(GIVEN PASSAGE begins)
Imperial Settlers Empires of the North is a brand new game, featuring hand management and city building, from Portal Games. Not to be confused as an expansion for Imperial Settlers this is a standalone game which features similarities but not the exact same gameplay. Designed by Joanna Kijanka and Ignacy Trzewiczek, the game sees 1 – 4 players spend around an hour slowly growing fields, their empire and sailing to islands. However, featuring Scotsmen, Inuits and Vikings does the game manage to do something better? Let’s find out!
To setup the game players first take the score tracker, expedition board and action tiles from the box. Placing them at the center of the table, the five action tiles sections are randomly put together to form a circle – the side upwards depending on if you are playing solo or not. The way the box is designed the component tray is simply lifted out and put within reach. While there are three civilizations each comes with two unique decks, totalling 6 playable clans. Each player takes their own unique deck. Three cards in each deck have a lighter backing indicating them as the starting or basic fields. Players gain the resources indicated on them, as they do when any field is built. Players shuffle their deck, draw 5 cards and choose 3 to keep. Finally, everyone takes the boats for their clan, returning unused faction components to the box.
(GIVEN PASSAGE ends)
According to the Imperial Settlers review, who designed Empires of the North? You won't need the lines here.
(COLLECTED DATA begins)
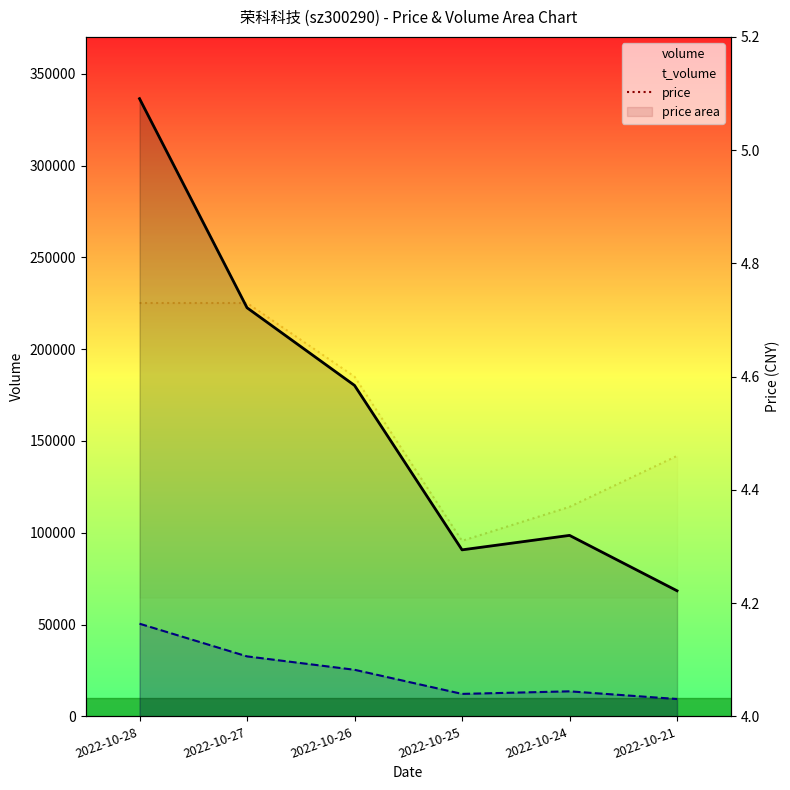

Reading right to left, what are all the values shown in this chart?

volume: 68409.0	98578.0	90699.0	180272.0	222568.0	336464.0
t_volume: 9449.6	13633.9	12235.0	25376.6	32670.2	50469.6
price: 4.5	4.4	4.3	4.6	4.7	4.7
(COLLECTED DATA ends)
#### [OUTPUT FOR THIS EXERCISE]
Joanna Kijanka and Ignacy Trzewiczek.